### Supplied passage
--------------------------------
Hoffman, for her part, agrees.
In her video, Hoffman said students in Mrs. Garrett’s class need to earn their bathroom passes or “Garrett dollars.” Students can allegedly earn these passes in various ways, including asking their parents to donate classroom supplies.
“I get it—it’s hard for teachers out here these days,” Hoffman said. “But there are low-income families who can’t afford this, so I feel like [their kids] have [fewer] opportunities than the kids [whose families] can, and those kids shouldn’t have [fewer] opportunities to use the bathroom.”
Hoffman also said that regardless of how students earn “Garrett dollars,” they “should not have to barter with. [their] reward cash for rights to use the restroom.”
Upset, Hoffman sent an email to Mrs. Garrett saying all this and letting Mrs. Garrett know that her daughter will be using the bathroom whenever she wants, whether or not she has any “Garrett dollars.”
In a follow-up video, Hoffman said she learned that students can use the bathroom without the dollars; however, by doing this, they’ll lose “table points.”
“[Mrs. Garrett] seats us all at tables and teams, and if somebody does something bad…she docks points from the whole table, and everyone at the table gets so mad at you,” Hoffman said, imitating her daughter.
The table points, she elaborated, are used to buy prizes.
Mrs. Garrett explained all this to Hoffman in an email, to which Hoffman responded: “Why should students lose points and privileges for basic human necessities? Why should students lose opportunities for the actions of their peers?”
Hoffman also escalated the bathroom policy to the school’s principal but didn’t reach any resolution other than agreeing that Hoffman’s daughter would not participate in Mrs. Garrett’s “reward system.”
Many of Hoffman’s viewers agreed that students shouldn’t have to earn bathroom “privileges” and argued that schools, in general, need to implement better bathroom policies.
“This is my 11th year teaching, and I never tell a child not to use the bathroom. It is not a privilege to go to the bathroom,” Nikki Miller said.
“Going to the restroom isn’t a reward; it’s a basic human necessity,” Tawnee agreed.
“I have a lot of respect [for] teachers; however, [using the] restroom is a need, not a privilege that can [be] taken away at the convenience of the teacher,” one user wrote.
Aly Collins added: “The way bathroom usage is handled in schools needs to change.”
Newsweek reached out to Desi Eleazar Hoffman for comment.
--------------------------------
### Data
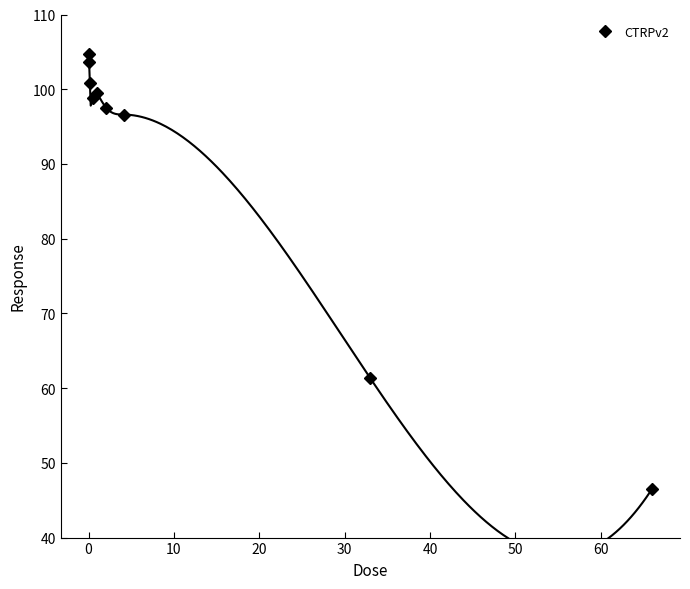

What is the sum of all values?

809.2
--------------------------------
### Work order 1
Transcribe the stretch of the bathroom-policy article from "The table points, she" through "better bathroom policies.".
### Work order 2
Answer these questions from the bathroom-policy article:
(a) What is one way students can allegedly earn "Garrett dollars"?
(b) What do students lose if they use the bathroom without the dollars?
(c) What did Hoffman and the principal agree on?

### Exercise solution 1
The table points, she elaborated, are used to buy prizes.
Mrs. Garrett explained all this to Hoffman in an email, to which Hoffman responded: “Why should students lose points and privileges for basic human necessities? Why should students lose opportunities for the actions of their peers?”
Hoffman also escalated the bathroom policy to the school’s principal but didn’t reach any resolution other than agreeing that Hoffman’s daughter would not participate in Mrs. Garrett’s “reward system.”
Many of Hoffman’s viewers agreed that students shouldn’t have to earn bathroom “privileges” and argued that schools, in general, need to implement better bathroom policies.

### Exercise solution 2
(a) By asking their parents to donate classroom supplies.
(b) They lose "table points."
(c) That Hoffman's daughter would not take part in Mrs. Garrett's "reward system."